(CHICAGO) Schools chief Forrest Claypool has encouraged teachers to show up at schools on Friday, the day their union called for a strike, saying they’ll get paid.
But that money may not stay in their pockets for long, the Chicago Sun-Times is reporting.
Teachers who do report to schools for work inside rather than for picketing outside “shall be fined the pay earned on the days worked during the strike,” according to written CTU strike policy. “Fines shall be payable to the Chicago Teachers Union.”
CTU Vice President Jesse Sharkey said the union isn’t threatening anyone as it gears up to draw attention to a lack of state funding for schools throughout Illinois.
“Now isn’t the time for us to start planning what actions we’ll take against our co-workers,” he said.
“The most important thing is that April 1 is an official strike action,” sanctioned by 80 percent of a vote by the union’s governing body, Sharkey continued. “If someone chooses to work anyway, crossing the picket line is a serious offense in union principles in which they put their personal consideration over their co-workers.”
He added that the CTU has no power to take anyone’s money but requires the fines to reinstate membership.
The union raised the issue in a letter to whom it considered strikebreakers during the 2012 strike, but a union spokeswoman couldn’t immediately say Monday if the union had collected any fines from people who crossed the line.
“Your compliance with the union strike policy will do much to restore unity and goodwill at your local school,” read a letter obtained by the Chicago Sun-Times from financial secretary Kristine Mayle to one accused strikebreaker in early 2013.
Those who balk at paying can be tried according to a process laid out in the CTU’s constitution, and then suspended or expelled from the union.
The union’s “Day of Action” will begin outside schools at 6:30 a.m.
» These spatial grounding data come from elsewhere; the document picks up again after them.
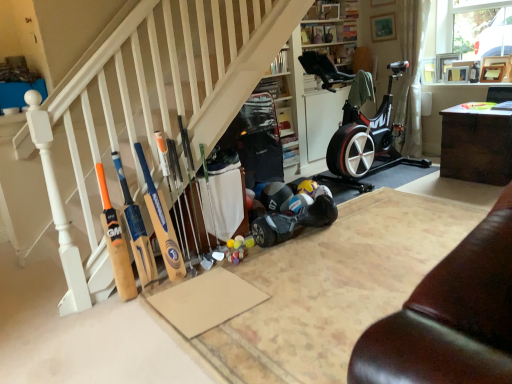
Question: Is wooden bat at left, the 3th baseball bat viewed from the right, facing towards wooden baseball bat at center, marked as the 3th baseball bat in a left-to-right arrangement?

Choices:
 (A) no
 (B) yes

Answer: (A)

Question: Is wooden bat at left, the 3th baseball bat viewed from the right, looking in the opposite direction of wooden baseball bat at center, arranged as the first baseball bat when viewed from the right?

Choices:
 (A) no
 (B) yes

Answer: (A)

Question: Does wooden bat at left, placed as the first baseball bat when sorted from left to right, have a lesser height compared to wooden baseball bat at center, marked as the 3th baseball bat in a left-to-right arrangement?

Choices:
 (A) no
 (B) yes

Answer: (B)

Question: From the image's perspective, is wooden bat at left, the 3th baseball bat viewed from the right, located above wooden baseball bat at center, marked as the 3th baseball bat in a left-to-right arrangement?

Choices:
 (A) yes
 (B) no

Answer: (B)

Question: Are wooden bat at left, the 3th baseball bat viewed from the right, and wooden baseball bat at center, marked as the 3th baseball bat in a left-to-right arrangement, far apart?

Choices:
 (A) yes
 (B) no

Answer: (B)

Question: From a real-world perspective, is wooden bat at left, placed as the first baseball bat when sorted from left to right, physically located above or below wooden baseball bat at center, marked as the 3th baseball bat in a left-to-right arrangement?

Choices:
 (A) above
 (B) below

Answer: (B)

Question: Considering the positions of point (118, 292) and point (154, 134), is point (118, 292) closer or farther from the camera than point (154, 134)?

Choices:
 (A) closer
 (B) farther

Answer: (A)

Question: Considering their positions, is wooden bat at left, the 3th baseball bat viewed from the right, located in front of or behind wooden baseball bat at center, marked as the 3th baseball bat in a left-to-right arrangement?

Choices:
 (A) behind
 (B) front

Answer: (B)

Question: Is wooden bat at left, the 3th baseball bat viewed from the right, to the left or to the right of wooden baseball bat at center, marked as the 3th baseball bat in a left-to-right arrangement, in the image?

Choices:
 (A) left
 (B) right

Answer: (A)

Question: Considering the positions of point (157, 208) and point (165, 162), is point (157, 208) closer or farther from the camera than point (165, 162)?

Choices:
 (A) closer
 (B) farther

Answer: (A)

Question: In terms of width, does wooden baseball bat at left, the second baseball bat positioned from the left, look wider or thinner when compared to wooden baseball bat at center, arranged as the first baseball bat when viewed from the right?

Choices:
 (A) thin
 (B) wide

Answer: (A)

Question: In the image, is wooden baseball bat at left, the second baseball bat positioned from the left, positioned in front of or behind wooden baseball bat at center, marked as the 3th baseball bat in a left-to-right arrangement?

Choices:
 (A) behind
 (B) front

Answer: (B)

Question: From the image's perspective, relative to wooden baseball bat at center, marked as the 3th baseball bat in a left-to-right arrangement, is wooden baseball bat at left, the second baseball bat positioned from the left, above or below?

Choices:
 (A) above
 (B) below

Answer: (B)

Question: Considering their positions, is dark wood table at right located in front of or behind wooden cricket bats at lower left?

Choices:
 (A) behind
 (B) front

Answer: (A)

Question: Considering the relative positions of dark wood table at right and wooden cricket bats at lower left in the image provided, is dark wood table at right to the left or to the right of wooden cricket bats at lower left?

Choices:
 (A) left
 (B) right

Answer: (B)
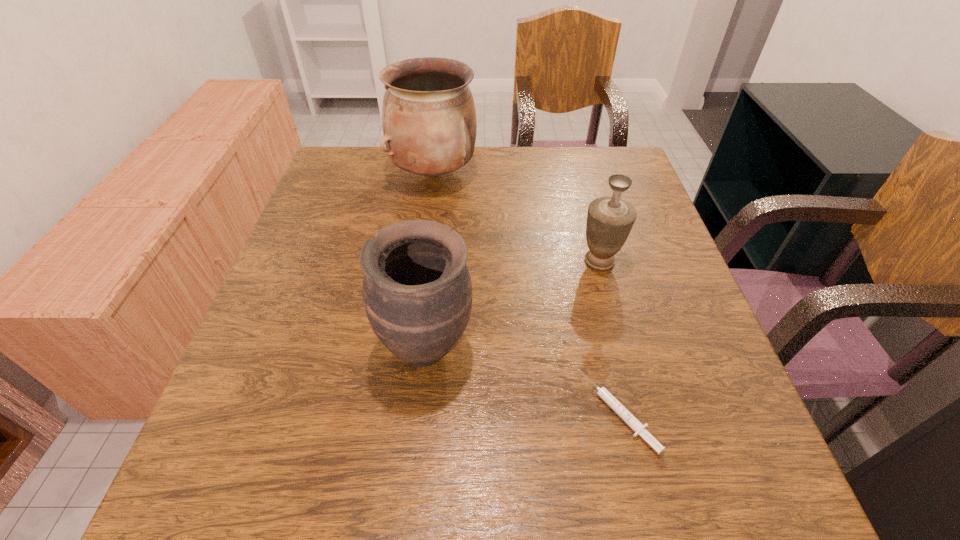
Locate an element on the screen. Image resolution: width=960 pixels, height=540 pixels. object that is at the near edge is located at coordinates (603, 393).

At what (x,y) coordinates should I click in order to perform the action: click on urn located at the right edge. Please return your answer as a coordinate pair (x, y). Looking at the image, I should click on (610, 219).

Locate an element on the screen. The height and width of the screenshot is (540, 960). syringe that is at the right edge is located at coordinates (603, 393).

Where is `object that is at the near right corner`? Image resolution: width=960 pixels, height=540 pixels. object that is at the near right corner is located at coordinates (603, 393).

Identify the location of vacant space at the far edge of the desktop. This screenshot has height=540, width=960. [x=485, y=176].

Image resolution: width=960 pixels, height=540 pixels. In order to click on free space at the near edge in this screenshot , I will do `click(359, 481)`.

Find the location of a particular element. vacant space at the left edge of the desktop is located at coordinates (237, 382).

Image resolution: width=960 pixels, height=540 pixels. What are the coordinates of `free region at the right edge` in the screenshot? It's located at (675, 298).

This screenshot has width=960, height=540. In the image, there is a desktop. In order to click on vacant space at the far left corner in this screenshot , I will do `click(339, 177)`.

I want to click on vacant area at the near left corner of the desktop, so click(218, 464).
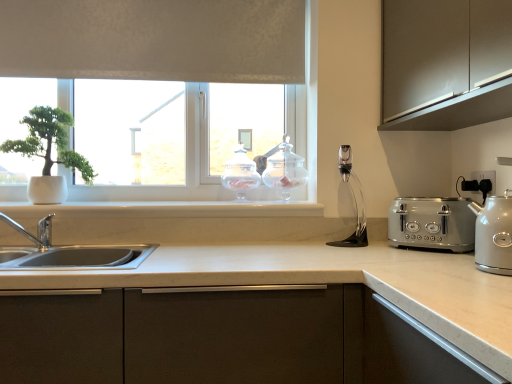
Question: In terms of size, does white plastic electric outlet at right appear bigger or smaller than clear glass jar at center, arranged as the second appliance when viewed from the right?

Choices:
 (A) small
 (B) big

Answer: (A)

Question: Visually, is white plastic electric outlet at right positioned to the left or to the right of clear glass jar at center, arranged as the second appliance when viewed from the right?

Choices:
 (A) right
 (B) left

Answer: (A)

Question: Which is nearer to the white matte pot at left?

Choices:
 (A) clear glass jar at upper center, marked as the 1th appliance in a right-to-left arrangement
 (B) white plastic electric outlet at right
 (C) white matte window at upper center
 (D) satin silver toaster at right
 (E) matte brown cabinet at upper right

Answer: (C)

Question: Based on their relative distances, which object is farther from the clear glass jar at upper center, marked as the 1th appliance in a right-to-left arrangement?

Choices:
 (A) satin silver kettle at right
 (B) white matte pot at left
 (C) white marble window sill at center
 (D) satin silver toaster at right
 (E) clear glass jar at center, arranged as the second appliance when viewed from the right

Answer: (A)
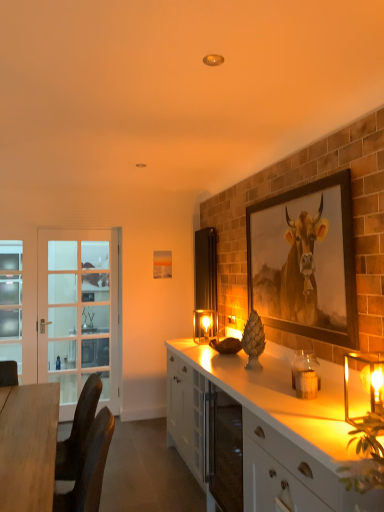
Identify the location of blank space above white glossy cabinet at lower right, the first cabinetry from the front (from a real-world perspective). Image resolution: width=384 pixels, height=512 pixels. (340, 402).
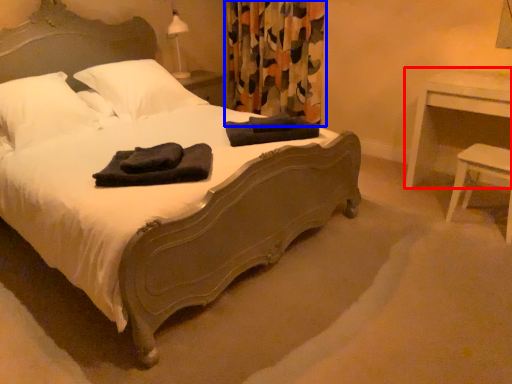
Question: Which of the following is the farthest to the observer, nightstand (highlighted by a red box) or curtain (highlighted by a blue box)?

Choices:
 (A) nightstand
 (B) curtain

Answer: (B)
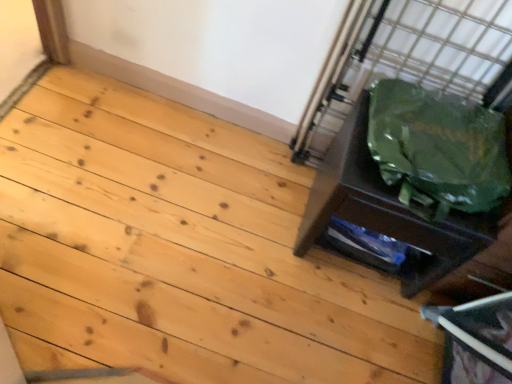
Question: Does green fabric bag at right have a larger size compared to natural wood floor at lower right?

Choices:
 (A) yes
 (B) no

Answer: (A)

Question: Is green fabric bag at right smaller than natural wood floor at lower right?

Choices:
 (A) no
 (B) yes

Answer: (A)

Question: Does green fabric bag at right have a lesser width compared to natural wood floor at lower right?

Choices:
 (A) yes
 (B) no

Answer: (A)

Question: From a real-world perspective, does green fabric bag at right stand above natural wood floor at lower right?

Choices:
 (A) yes
 (B) no

Answer: (A)

Question: Does green fabric bag at right lie behind natural wood floor at lower right?

Choices:
 (A) no
 (B) yes

Answer: (B)

Question: Is green fabric bag at right placed right next to natural wood floor at lower right?

Choices:
 (A) no
 (B) yes

Answer: (A)

Question: Is green plastic bag at right facing towards natural wood floor at lower right?

Choices:
 (A) yes
 (B) no

Answer: (B)

Question: From a real-world perspective, is green plastic bag at right under natural wood floor at lower right?

Choices:
 (A) yes
 (B) no

Answer: (B)

Question: From the image's perspective, is green plastic bag at right located beneath natural wood floor at lower right?

Choices:
 (A) no
 (B) yes

Answer: (A)

Question: Does green plastic bag at right have a smaller size compared to natural wood floor at lower right?

Choices:
 (A) no
 (B) yes

Answer: (B)

Question: From a real-world perspective, is green plastic bag at right positioned over natural wood floor at lower right based on gravity?

Choices:
 (A) yes
 (B) no

Answer: (A)

Question: Is green plastic bag at right not within natural wood floor at lower right?

Choices:
 (A) yes
 (B) no

Answer: (A)

Question: Considering the relative sizes of natural wood floor at lower right and green plastic bag at right in the image provided, is natural wood floor at lower right smaller than green plastic bag at right?

Choices:
 (A) yes
 (B) no

Answer: (B)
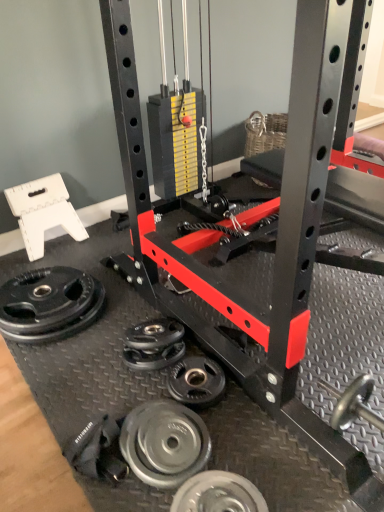
Question: Is silver metallic weight plate at lower center, which ranks as the first wheel in front-to-back order, turned away from black rubber weight plate at lower left, marked as the 1th wheel in a top-to-bottom arrangement?

Choices:
 (A) no
 (B) yes

Answer: (B)

Question: From a real-world perspective, is silver metallic weight plate at lower center, which appears as the 1th wheel when viewed from the right, positioned over black rubber weight plate at lower left, which is the first wheel in back-to-front order, based on gravity?

Choices:
 (A) no
 (B) yes

Answer: (A)

Question: Considering the relative sizes of silver metallic weight plate at lower center, which appears as the 4th wheel when viewed from the back, and black rubber weight plate at lower left, which ranks as the 4th wheel in bottom-to-top order, in the image provided, is silver metallic weight plate at lower center, which appears as the 4th wheel when viewed from the back, taller than black rubber weight plate at lower left, which ranks as the 4th wheel in bottom-to-top order,?

Choices:
 (A) yes
 (B) no

Answer: (B)

Question: From the image's perspective, does silver metallic weight plate at lower center, which ranks as the first wheel in front-to-back order, appear higher than black rubber weight plate at lower left, which ranks as the fourth wheel in front-to-back order?

Choices:
 (A) yes
 (B) no

Answer: (B)

Question: From a real-world perspective, is silver metallic weight plate at lower center, which appears as the 1th wheel when viewed from the right, located beneath black rubber weight plate at lower left, which is the first wheel in back-to-front order?

Choices:
 (A) no
 (B) yes

Answer: (B)

Question: From the image's perspective, is black rubber weight plate at lower left, which appears as the fourth wheel when viewed from the right, above or below silver metallic weight plate at lower center, which is counted as the 2th wheel, starting from the left?

Choices:
 (A) above
 (B) below

Answer: (A)

Question: Is black rubber weight plate at lower left, which appears as the fourth wheel when viewed from the right, taller or shorter than silver metallic weight plate at lower center, which ranks as the second wheel in front-to-back order?

Choices:
 (A) tall
 (B) short

Answer: (B)

Question: From a real-world perspective, relative to silver metallic weight plate at lower center, which is counted as the 2th wheel, starting from the left, is black rubber weight plate at lower left, which is the first wheel in back-to-front order, vertically above or below?

Choices:
 (A) below
 (B) above

Answer: (A)

Question: Would you say black rubber weight plate at lower left, which ranks as the fourth wheel in front-to-back order, is to the left or to the right of silver metallic weight plate at lower center, which is counted as the third wheel, starting from the right, in the picture?

Choices:
 (A) right
 (B) left

Answer: (B)

Question: Is point (187, 390) closer or farther from the camera than point (188, 505)?

Choices:
 (A) farther
 (B) closer

Answer: (A)

Question: Visually, is silver metallic weight plate at lower center, acting as the 2th wheel starting from the right, positioned to the left or to the right of silver metallic weight plate at lower center, which appears as the 1th wheel when viewed from the right?

Choices:
 (A) left
 (B) right

Answer: (A)

Question: From a real-world perspective, is silver metallic weight plate at lower center, marked as the third wheel in a bottom-to-top arrangement, above or below silver metallic weight plate at lower center, which appears as the 4th wheel when viewed from the back?

Choices:
 (A) below
 (B) above

Answer: (A)

Question: Is silver metallic weight plate at lower center, the third wheel from the left, in front of or behind silver metallic weight plate at lower center, the 4th wheel positioned from the left, in the image?

Choices:
 (A) front
 (B) behind

Answer: (B)

Question: From the image's perspective, is silver metallic weight plate at lower center, which ranks as the first wheel in front-to-back order, above or below silver metallic weight plate at lower center, which ranks as the 2th wheel in back-to-front order?

Choices:
 (A) above
 (B) below

Answer: (B)

Question: Relative to silver metallic weight plate at lower center, acting as the 2th wheel starting from the right, is silver metallic weight plate at lower center, the fourth wheel in the top-to-bottom sequence, in front or behind?

Choices:
 (A) front
 (B) behind

Answer: (A)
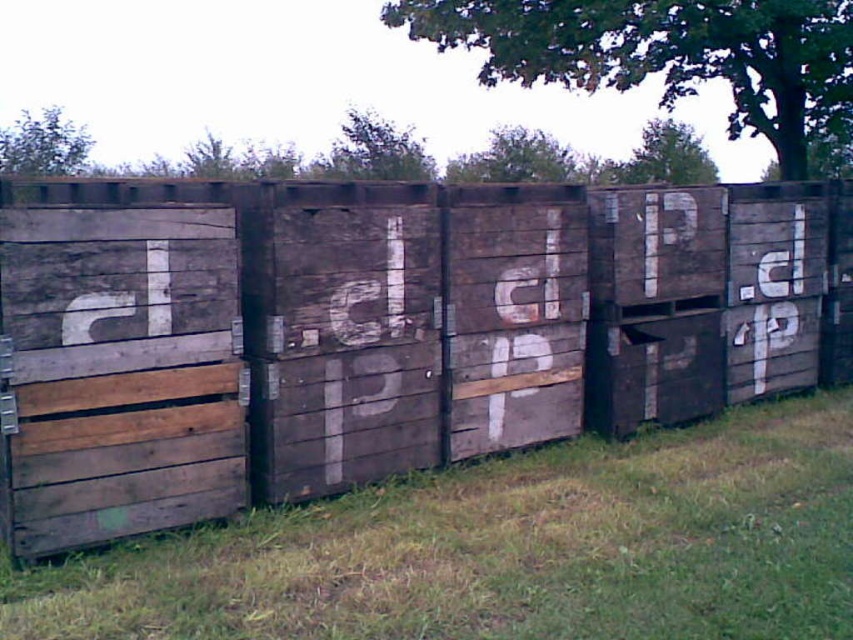
Question: Where is weathered wood crates at center located in relation to green grass at lower center in the image?

Choices:
 (A) left
 (B) right

Answer: (B)

Question: Observing the image, what is the correct spatial positioning of weathered wood crates at center in reference to green grass at lower center?

Choices:
 (A) below
 (B) above

Answer: (B)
Friday with picketing, and will include staging a mock funeral at 10 a.m. at Northeastern Illinois University, 5500 N. St. Louis, illustrating the death of higher education in a state still stuck without a budget, and end at 4 p.m. outside the Thompson Center, 100 W. Randolph. En route to the Thompson Center, teachers will stop at 2 p.m. outside City Hall to demonstrate, officials announced Monday.
Contingency plans for the more than 300,000 affected CPS students are coming Tuesday.
In 2012, when CTU members walked off the job for a seven-day contract strike, 19 people were determined to be strike breakers, according to CTU spokeswoman Stephanie Gadlin. She wasn’t sure how many have since been reinstated.
CPS spokeswoman Emily Bittner said 100 CTU members were reported as going to work then. The district refused a union request for all their names, she said.
Anyone suspended or kicked out of the CTU can still keep their CPS job, according to the district. Those people lose their voting power as union members but still have to pay dues, the union said.
The House of Delegates voted 486-124 to strike on April 1. Yet in a union that typically acts in lockstep with its leadership, several teachers have told the Sun-Times they were loathe to miss another day of school a week after the district’s first of three unpaid furlough days because they didn’t want to lose a teaching day for their students or their money.
The teachers’ contract expired June 30. The district and union continue to bargain.